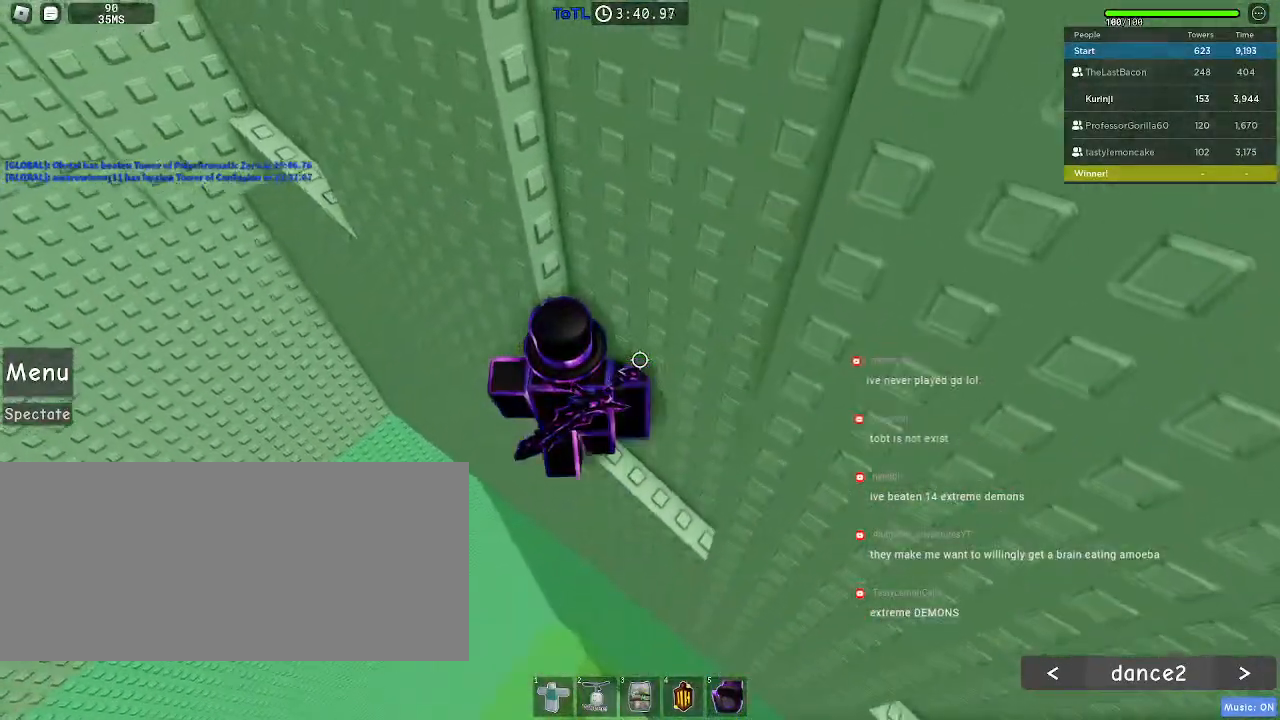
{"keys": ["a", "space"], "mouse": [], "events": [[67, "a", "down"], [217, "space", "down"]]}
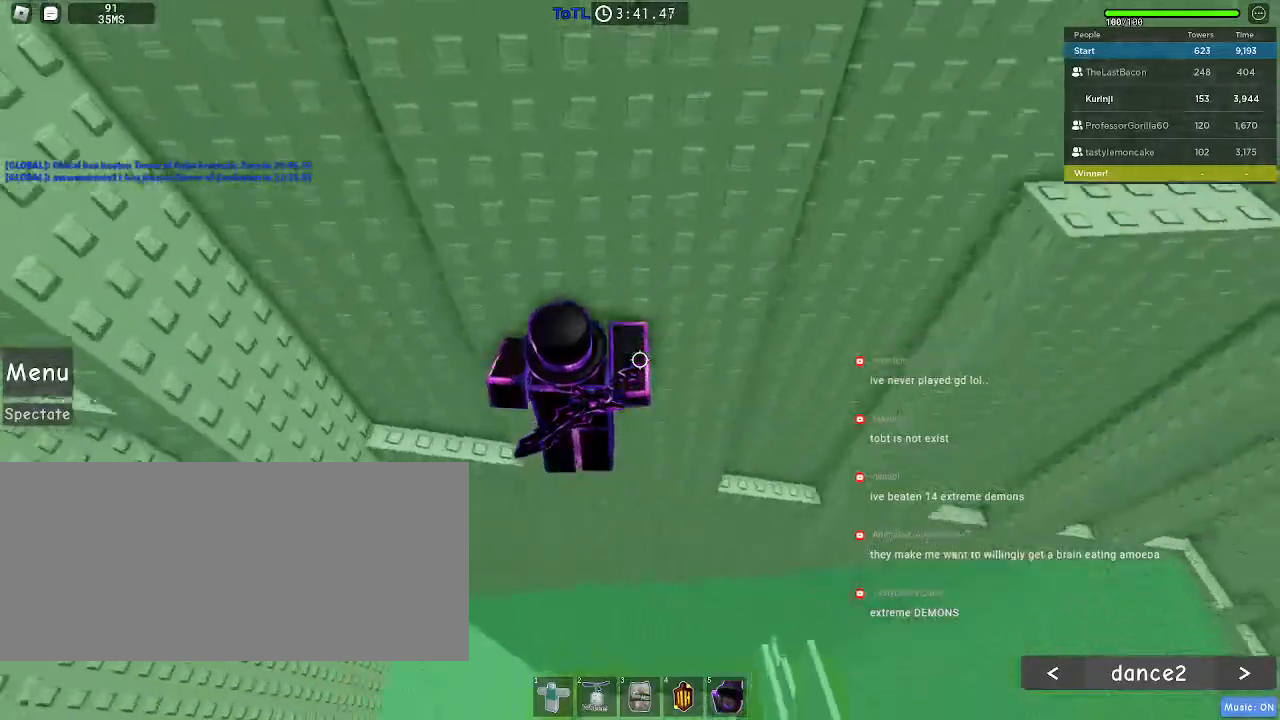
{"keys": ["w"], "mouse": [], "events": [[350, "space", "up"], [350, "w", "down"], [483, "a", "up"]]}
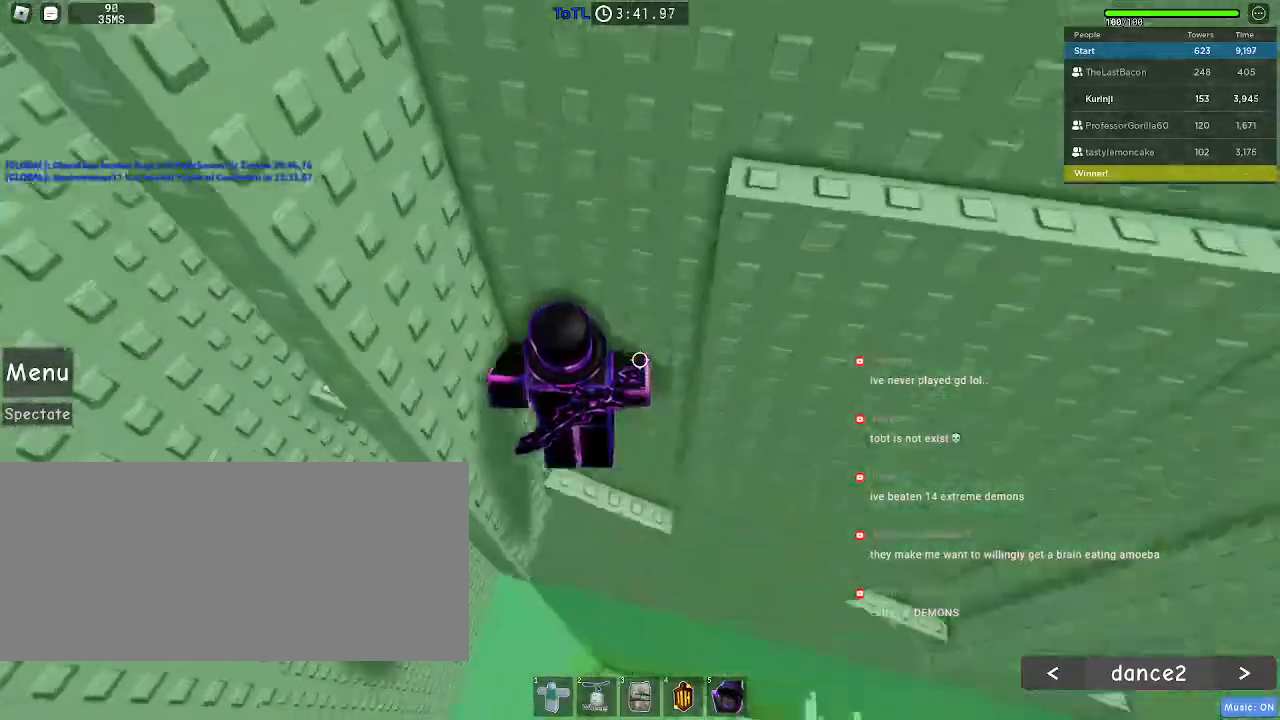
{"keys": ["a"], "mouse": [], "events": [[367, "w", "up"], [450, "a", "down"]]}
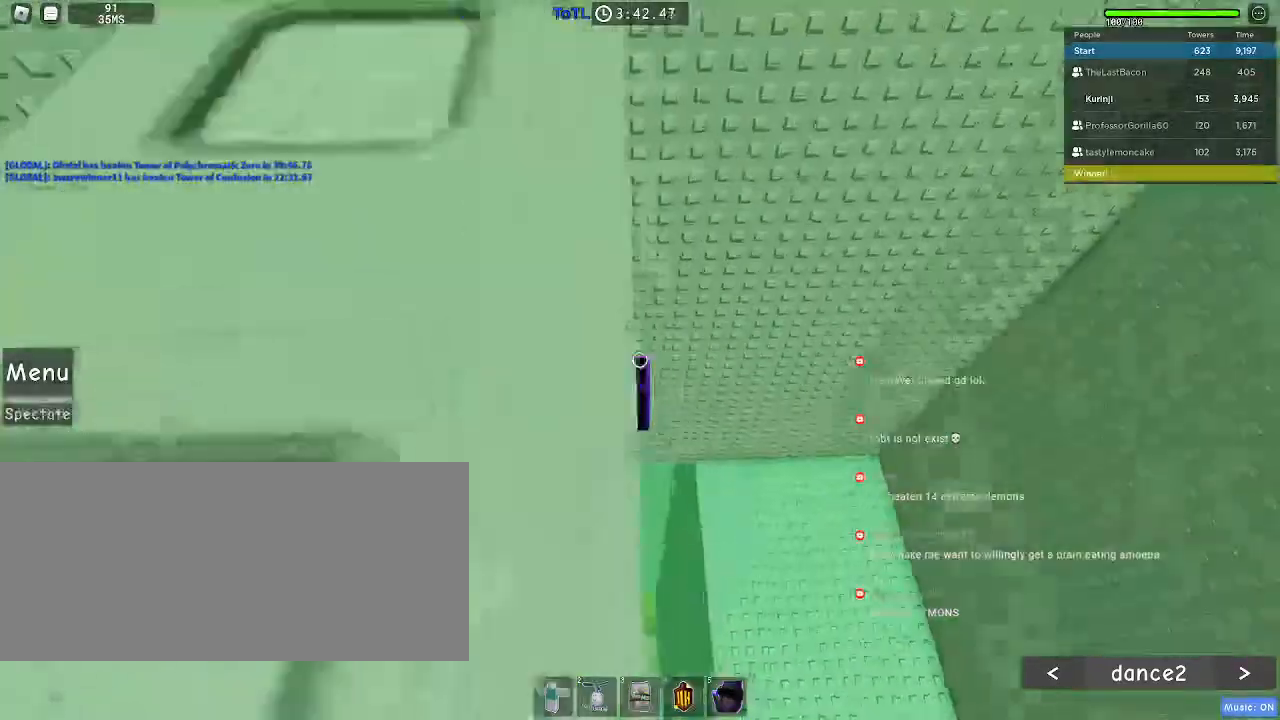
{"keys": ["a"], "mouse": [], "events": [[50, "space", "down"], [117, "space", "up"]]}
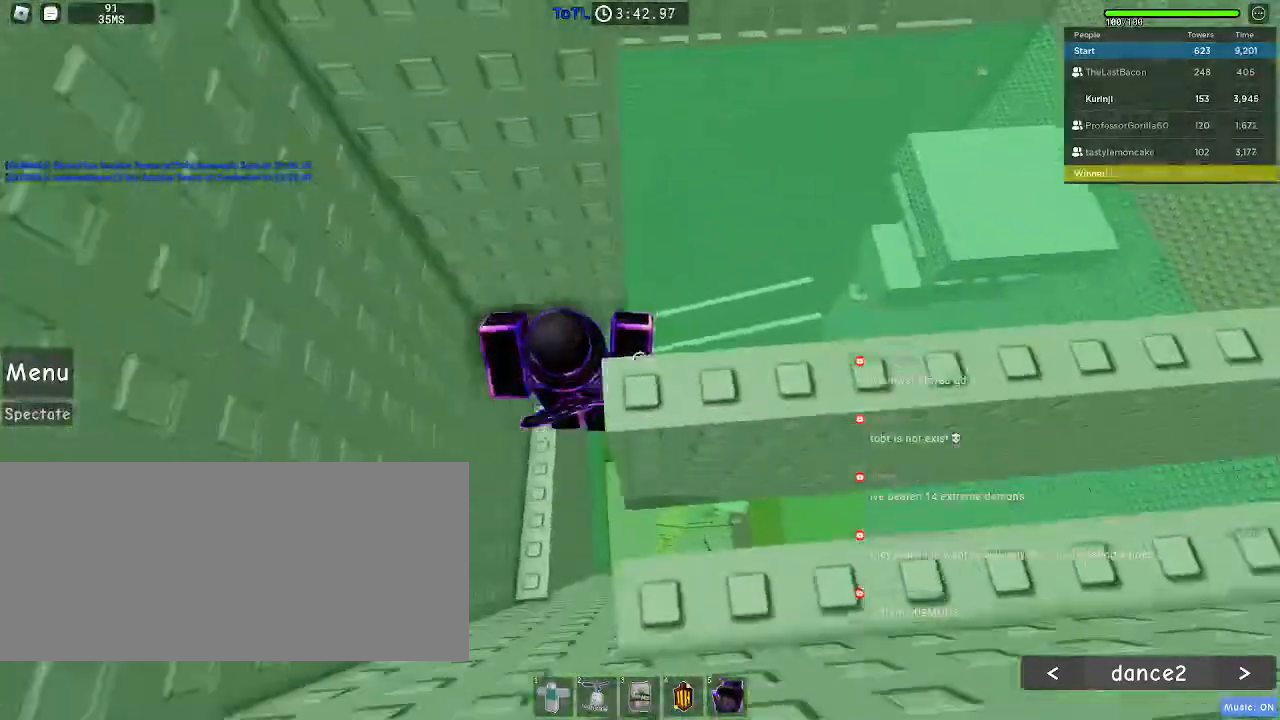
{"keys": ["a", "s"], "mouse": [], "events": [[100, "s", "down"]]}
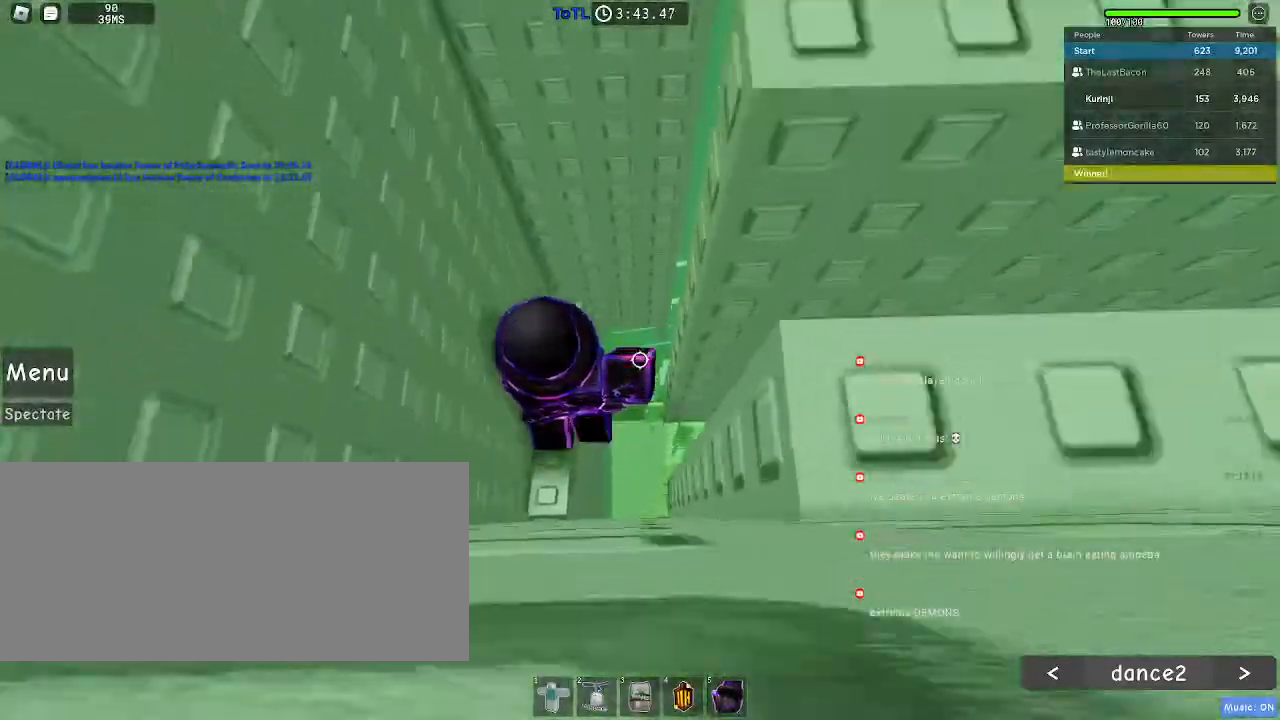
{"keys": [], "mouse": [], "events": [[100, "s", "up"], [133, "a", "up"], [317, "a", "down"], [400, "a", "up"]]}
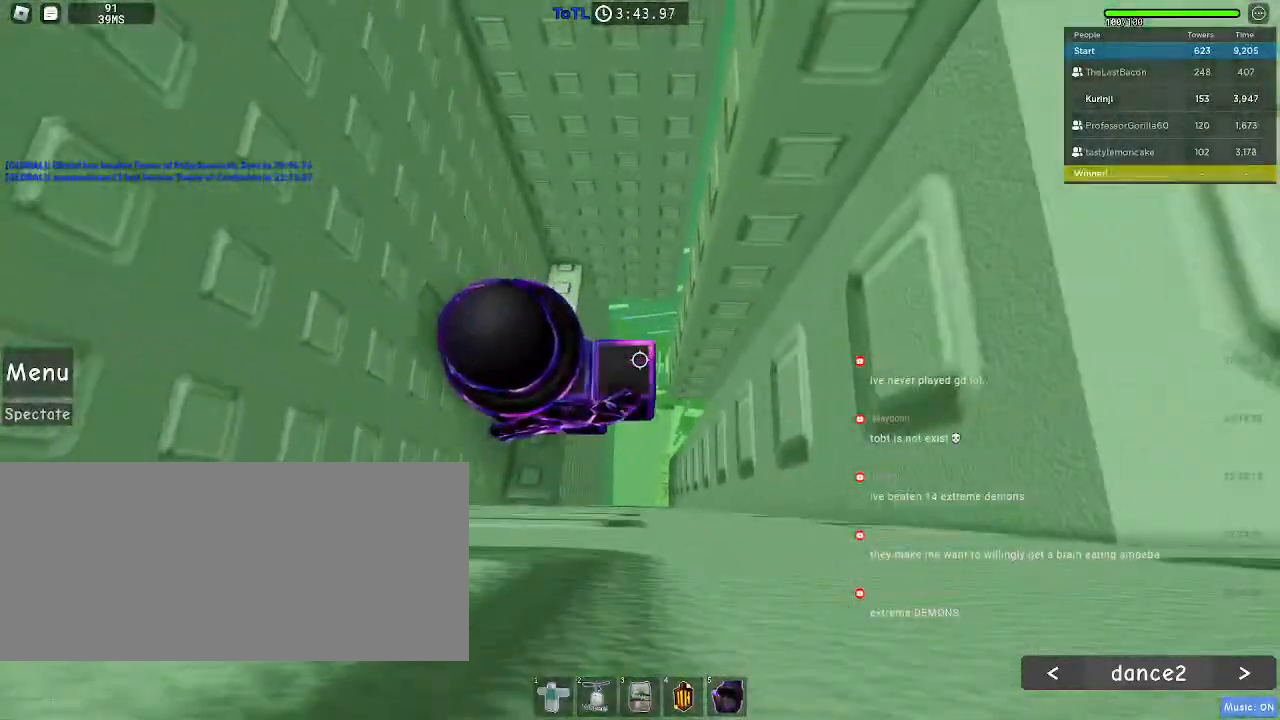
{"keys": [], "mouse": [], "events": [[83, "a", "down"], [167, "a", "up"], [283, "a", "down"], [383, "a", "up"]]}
☆ ☆ ☆ ☆ ☆
### Task brief
Your task is to list each line of the records with the word "space".

### Your solution
{"keys": ["a", "space"], "mouse": [], "events": [[67, "a", "down"], [217, "space", "down"]]}
{"keys": ["w"], "mouse": [], "events": [[350, "space", "up"], [350, "w", "down"], [483, "a", "up"]]}
{"keys": ["a"], "mouse": [], "events": [[50, "space", "down"], [117, "space", "up"]]}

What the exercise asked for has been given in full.